А потом, разумеется, в почтовом ящике на входной двери оказалось письмо от брата из госпиталя в Париже, датированное неделей позже того, как я был удостоен официального визита с извещением, что он пропал без вести в ходе боевых действий. Письмо мне прочла Шивон, наша горничная. Лэнгли попал под газовую атаку на Западном фронте. Ничего страшного, писал он, притом с определенного рода компенсацией от заботливых армейских медсестер. Когда он им надоест, писал он, его отправят домой.

Шивон, набожной ирландке преклонных лет, не нравилось читать про заботливость армейских медсестер, я же хохотал от облегчения, и она сдалась, будучи вынуждена признаться, как радует ее то, что мистер Лэнгли жив и выражается так похоже на самого себя.

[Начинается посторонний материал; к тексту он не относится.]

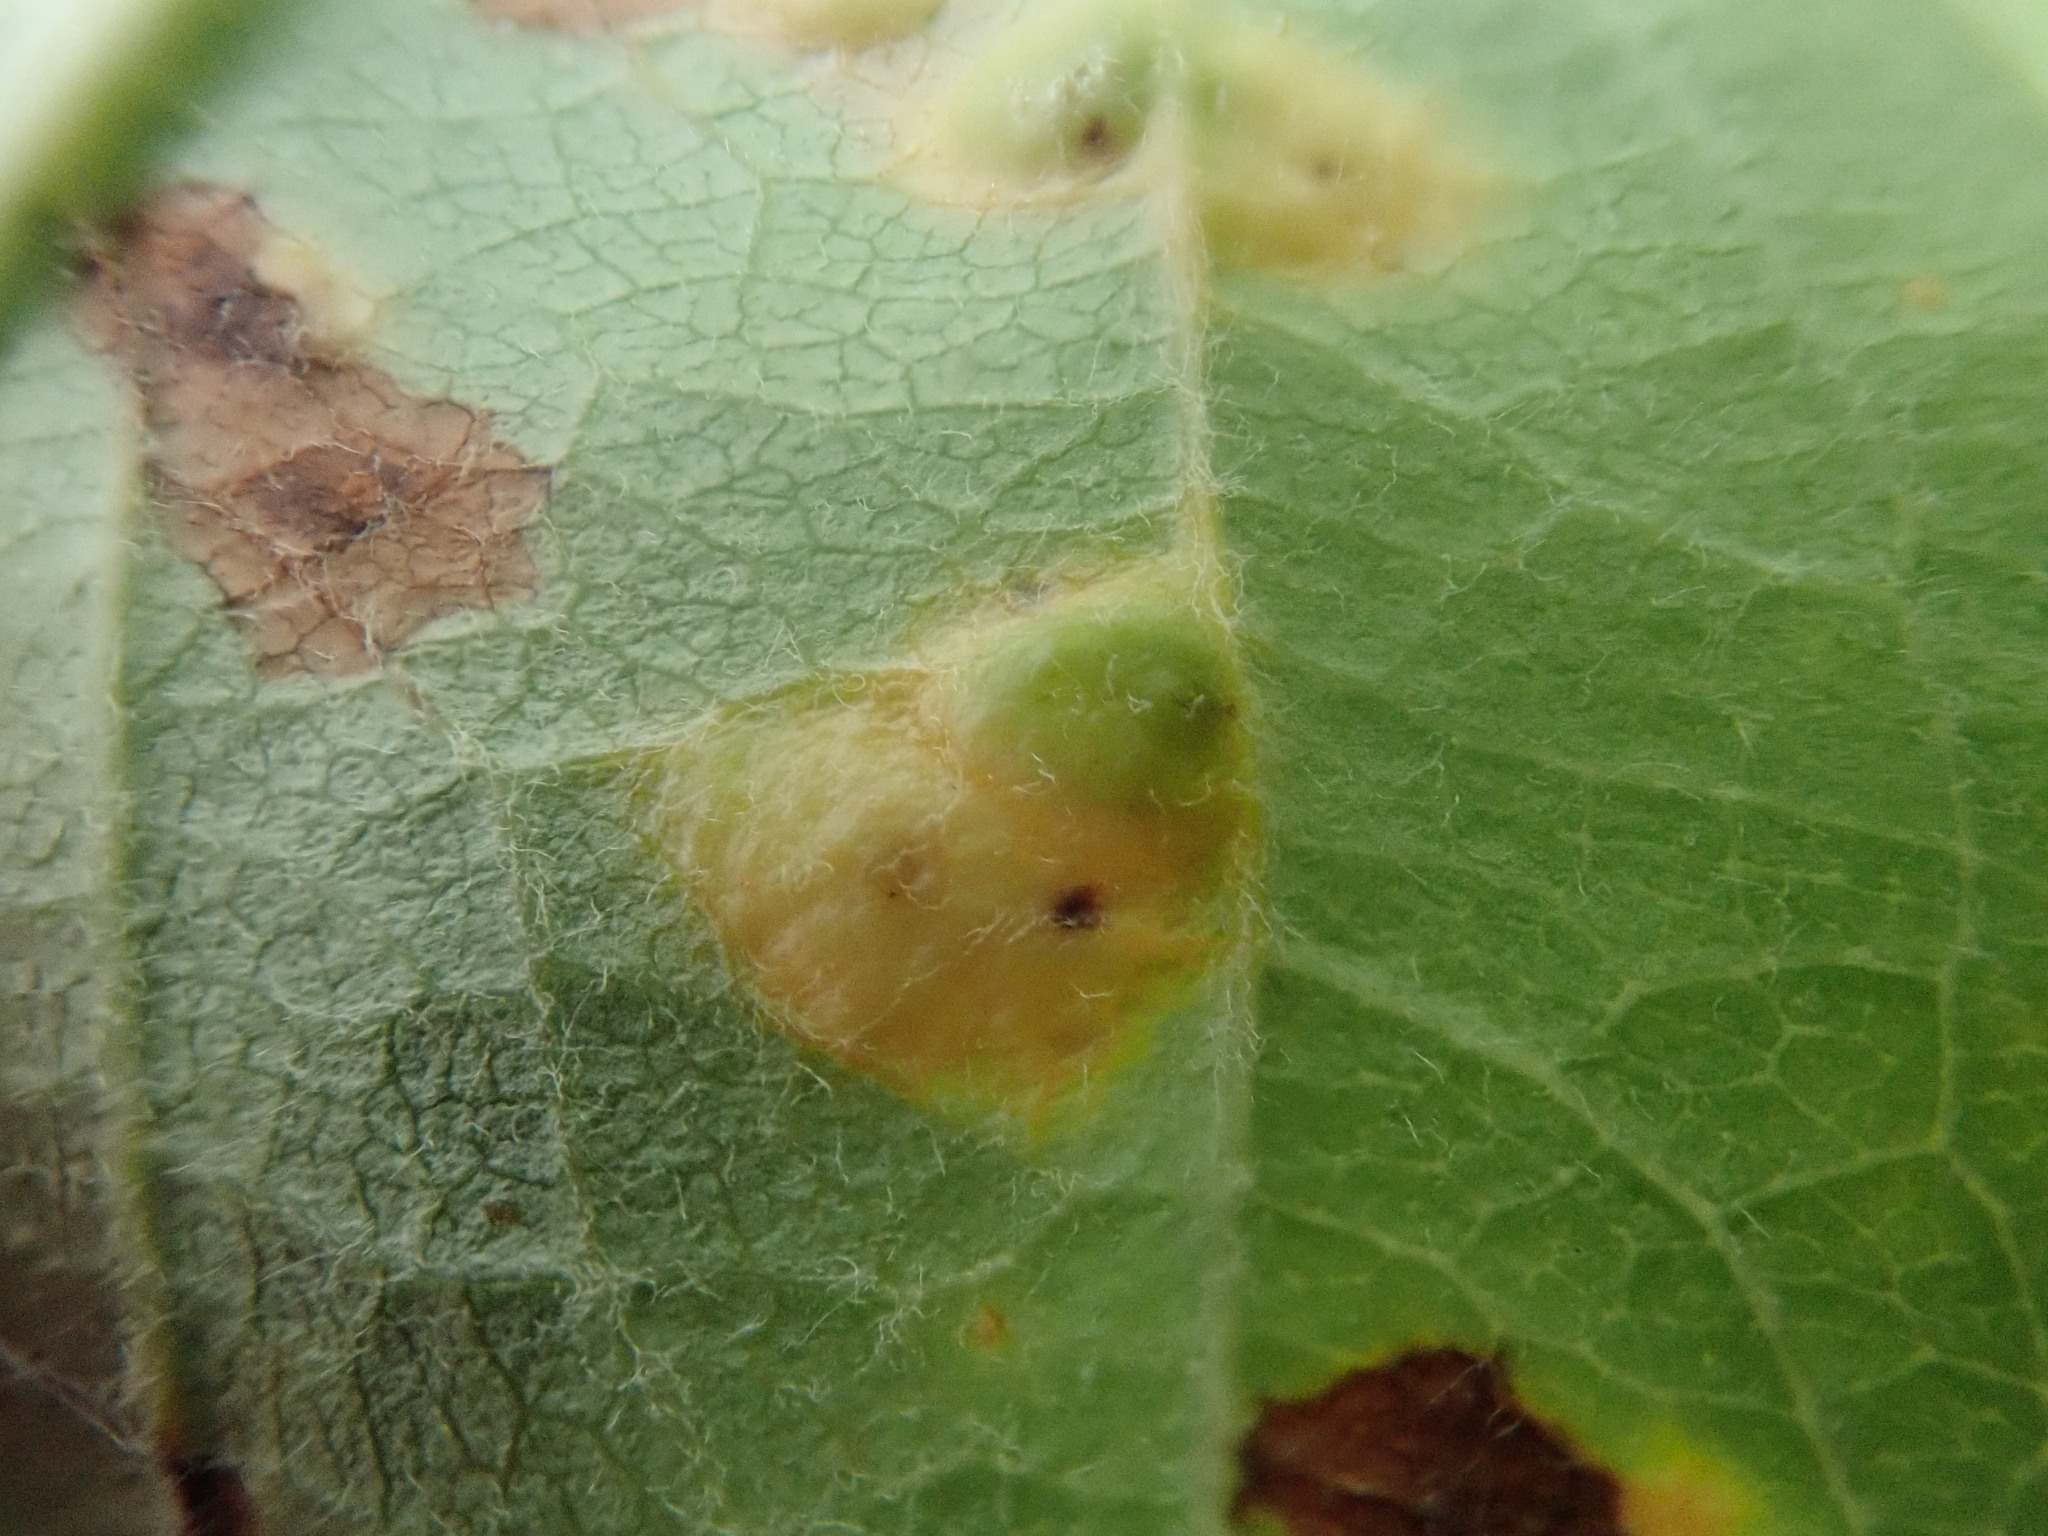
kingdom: Fungi
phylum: Basidiomycota
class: Pucciniomycetes
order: Pucciniales
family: Gymnosporangiaceae
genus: Gymnosporangium
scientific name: Gymnosporangium globosum
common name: Juniper-hawthorn rust
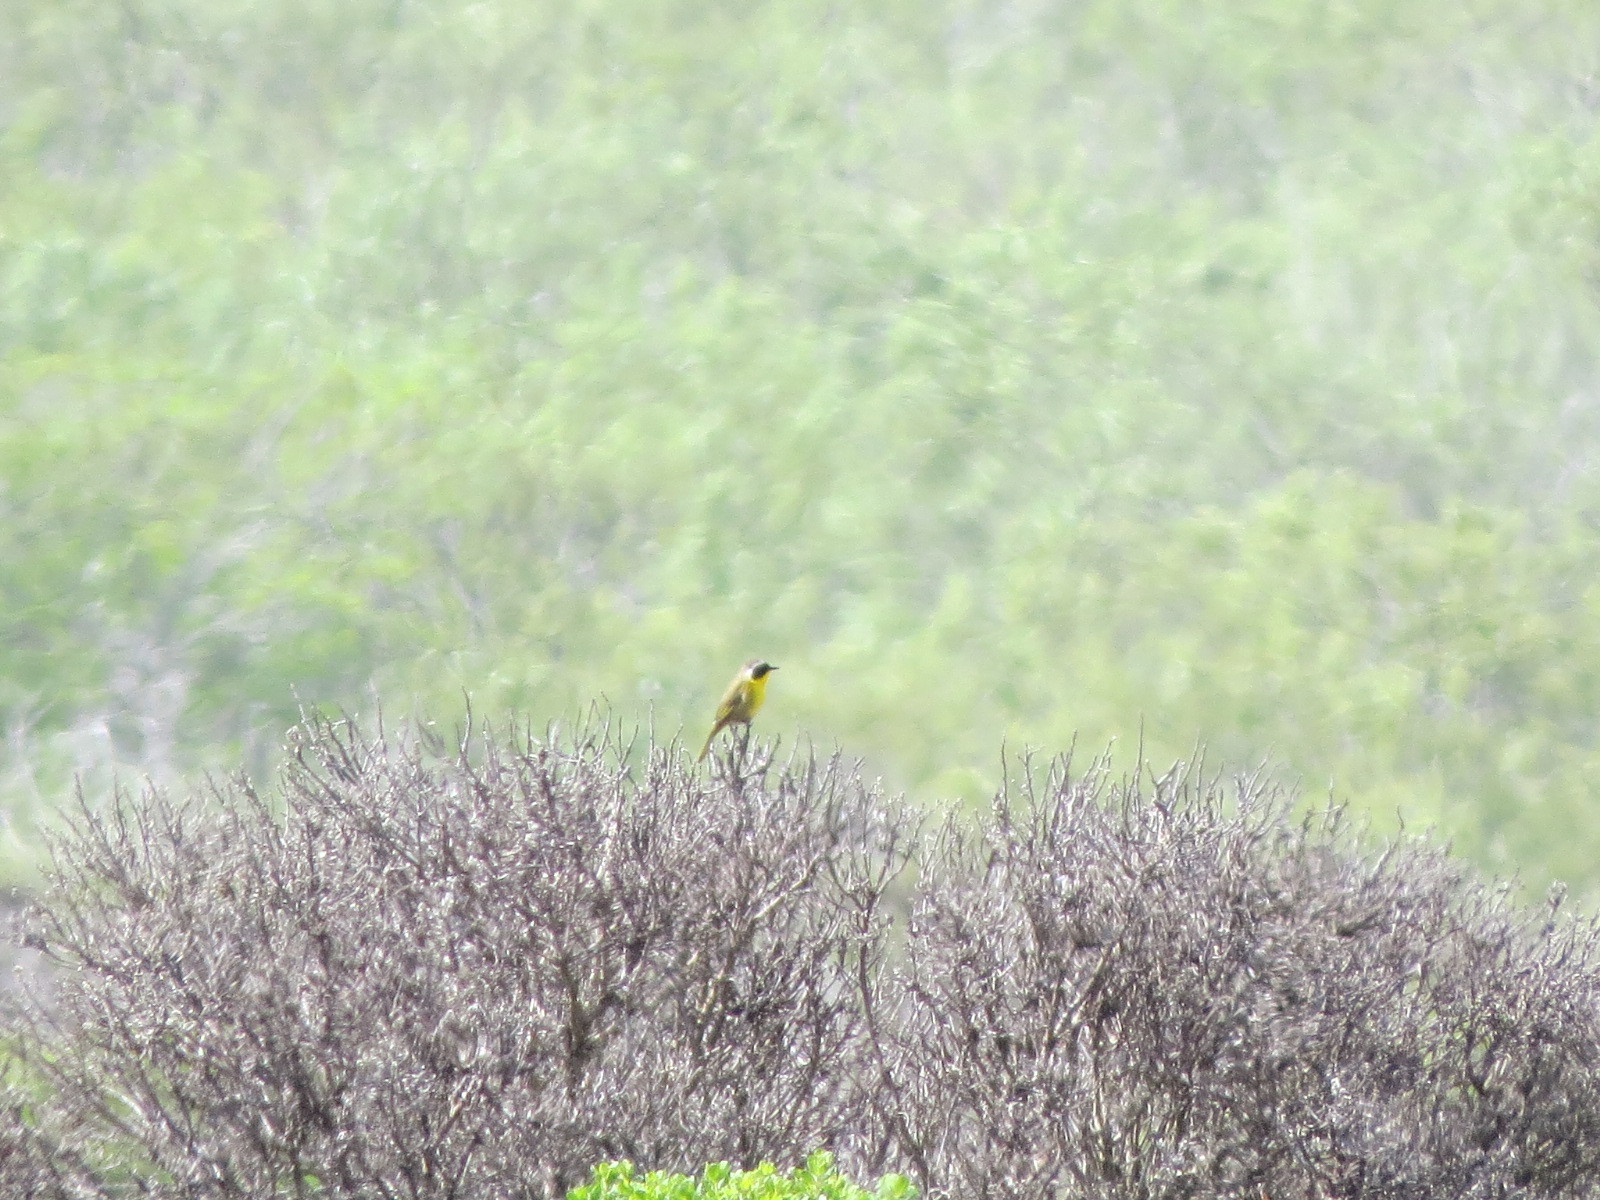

До того как брат возвратился домой, я так и жил один в целом доме, не считая прислуги: дворецкого, повара и двух горничных, — у каждого из них была своя комната и одна ванная на всех на верхнем этаже. Вы спросите, как слепой управляется в доме со слугами, которым может вдруг прийти в голову, как легко можно что-то украсть. Беспокоил меня дворецкий, но не потому, что на самом деле что-то натворил. Он уж слишком лукаво норовил мне угодить — теперь, когда я верховодил и больше не был сыном. Так что я уволил его и держал повара и двух горничных, Шивон и молоденькую венгерку Джулию, от которой пахло миндалем и которую я в конце концов затащил в постель. На деле-то он, Вульф, был не просто дворецким, а дворецким-кучером, а порой еще и мастером на все руки. И когда у нас еще был экипаж, он доставлял его из конюшни на Девяносто Третьей улице и спозаранку отвозил отца в госпиталь. Отец был очень к нему привязан. Только он был немец, этот Вульф, и, хотя акцент у него был мало заметен, все же глаголы он ставил не куда-нибудь, а в самый конец предложения. Я так и не простил ему, как нахлестывал он кнутом запряженного в экипаж коня, Джека, самого прекрасного и величавого из всех жеребцов на свете, и, хотя в услужении нашей семье он был с тех пор, как я себя помню (я имею в виду Вольфа), и хотя по его шагам я понимал, что он не самый молоденький из людей, но в конце концов мы же воевали с немцами, вот я его и уволил. Он заметил мне, что знает: причина именно в этом, хотя я, разумеется, и отрицал это. Я спросил его: «Вольф, это от какого полного имени?» — «Вольфганг», — ответил он. «Да, — заявил я, — именно поэтому я и увольняю вас, поскольку вы не имеете права на то же имя, что и величайший гений в истории музыки».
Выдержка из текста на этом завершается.